In 2007 we celebrated the achievements of Andrew Greenow who, in more than fifteen years of taking part has generally retired at either CP2 or CP3, just once achieving CP4. For persistent and dogged determination to try, try, try again, Andrews efforts were rewarded by the adulation of those present at the presentation ceremony, and the awarding of the wooden spoon!
In 2008 the tables were turned on the Organiser completely as Peter Stevenson awarded the spoon to Stuart Lamb in recognition of his valiant efforts to get to Clun on the Friday before the event through flooding, road closures etc. In short a normally routine 1.5 hour and 60 mile journey from Redditch to Clun took 8 hours and 130 miles due to the heavy flooding and road closures. Stuart finally arrived at nearly 11pm on the back of an RAC truck, the campervan’s ignition system having succumbed to the heavy rain! For the Organiser it was a case of a life’s ambition fulfilled!

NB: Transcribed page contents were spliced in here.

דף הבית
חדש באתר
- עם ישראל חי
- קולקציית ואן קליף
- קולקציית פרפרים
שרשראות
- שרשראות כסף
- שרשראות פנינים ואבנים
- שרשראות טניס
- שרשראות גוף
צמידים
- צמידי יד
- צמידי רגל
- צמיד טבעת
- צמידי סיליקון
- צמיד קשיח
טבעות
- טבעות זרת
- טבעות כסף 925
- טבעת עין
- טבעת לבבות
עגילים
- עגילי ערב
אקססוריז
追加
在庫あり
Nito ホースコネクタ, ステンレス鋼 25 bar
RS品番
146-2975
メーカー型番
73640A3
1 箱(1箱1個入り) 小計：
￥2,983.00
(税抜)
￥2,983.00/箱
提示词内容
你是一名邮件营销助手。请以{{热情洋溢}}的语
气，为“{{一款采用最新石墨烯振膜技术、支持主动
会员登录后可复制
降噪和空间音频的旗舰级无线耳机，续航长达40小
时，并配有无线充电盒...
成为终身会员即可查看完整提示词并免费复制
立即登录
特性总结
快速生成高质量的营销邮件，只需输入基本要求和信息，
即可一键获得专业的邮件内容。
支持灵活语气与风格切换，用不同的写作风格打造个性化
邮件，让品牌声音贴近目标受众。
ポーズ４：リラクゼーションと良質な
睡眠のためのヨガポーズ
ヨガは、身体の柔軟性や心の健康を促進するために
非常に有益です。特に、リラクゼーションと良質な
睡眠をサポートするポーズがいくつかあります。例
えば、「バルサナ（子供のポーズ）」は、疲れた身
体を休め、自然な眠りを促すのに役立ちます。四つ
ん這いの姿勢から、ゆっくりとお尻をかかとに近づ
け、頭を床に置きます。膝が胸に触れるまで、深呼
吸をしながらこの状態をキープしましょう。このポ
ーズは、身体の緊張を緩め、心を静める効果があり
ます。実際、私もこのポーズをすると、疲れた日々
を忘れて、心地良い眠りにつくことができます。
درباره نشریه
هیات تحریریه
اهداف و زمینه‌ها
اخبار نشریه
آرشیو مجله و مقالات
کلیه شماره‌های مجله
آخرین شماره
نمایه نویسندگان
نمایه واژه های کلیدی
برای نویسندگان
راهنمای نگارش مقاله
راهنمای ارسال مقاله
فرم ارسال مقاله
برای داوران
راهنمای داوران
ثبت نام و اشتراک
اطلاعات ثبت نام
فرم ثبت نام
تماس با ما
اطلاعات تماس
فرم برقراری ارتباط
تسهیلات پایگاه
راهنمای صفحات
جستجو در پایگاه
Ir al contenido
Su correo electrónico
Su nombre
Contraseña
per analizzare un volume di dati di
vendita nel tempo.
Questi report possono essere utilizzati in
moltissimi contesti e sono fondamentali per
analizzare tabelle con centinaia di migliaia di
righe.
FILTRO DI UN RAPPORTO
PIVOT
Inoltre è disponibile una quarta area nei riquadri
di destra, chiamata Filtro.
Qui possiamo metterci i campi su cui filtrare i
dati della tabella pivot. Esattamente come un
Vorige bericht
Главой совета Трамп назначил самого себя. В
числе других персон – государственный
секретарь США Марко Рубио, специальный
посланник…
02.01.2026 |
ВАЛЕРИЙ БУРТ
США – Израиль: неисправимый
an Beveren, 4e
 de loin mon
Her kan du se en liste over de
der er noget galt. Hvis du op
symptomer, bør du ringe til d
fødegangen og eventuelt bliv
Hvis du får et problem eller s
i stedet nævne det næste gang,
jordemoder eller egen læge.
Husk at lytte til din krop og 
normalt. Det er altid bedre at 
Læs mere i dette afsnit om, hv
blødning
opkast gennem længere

In 2010 we were subject to a recurrent source of idiocy, namely the hire of a panel van for the event. Cutting a long and tortuous story very short, our trusty van driver, Alan Wright, went to pick up the van as usual on the Friday before the event only to be told that, being 76 years old, he couldn’t have one as he was over 70, this despite the fact that he’d had them from the same depot for the last five years! There then followed an eleventh hour scramble to find another van during which a firm reservation was made with Europcar Central Reservations. With Alan en route to pick up the van from Europcar, Stuart got a call back to advise that, actually, Europcar didn’t have any vans anywhere in the West Midlands area! Stuart then made frantic attempts to contact Alan who, despite having assured that his mobile phone wouldn’t leave his side, had packed it in his suitcase and couldn’t hear it ringing. Stuart then tried to find Alan’s home phone number which had already been packed in the campervan for our imminent departure. However Sarah Lamb had left to buy the bread for Clun toast and, as she is always told to do, locked the front door trapping Stuart in the house! The situation was ultimately resolved by procuring one of the few remaining vehicles from another provider within the Birmingham area and, once released from captivity, Stuart did contact Alan’s home just as Alan grasped the door handle to leave for Europcar. Alan was however advised not to listen to the recorded messages left on his mobile phone voice mail! ..and yes, that is the shortened version!
Europcar Central Reservations were unable to be present at the ceremony, despite saying they would come, so van driver Alan Wright collected the award on their behalf.
In 2014, the inevitable happened to Marcus Philpot: having registered at Clun he chose to sleep in his car to avoid all the snoring and disturbance in the Memorial Hall, Clun. And there he stayed in the morning when his alarm failed to raise him!
2019 is another year and no doubt others will deserve the infamous wooden spoon. So, if you take part and in some way screw-up, fall down or step out of line, you know what’s coming to you!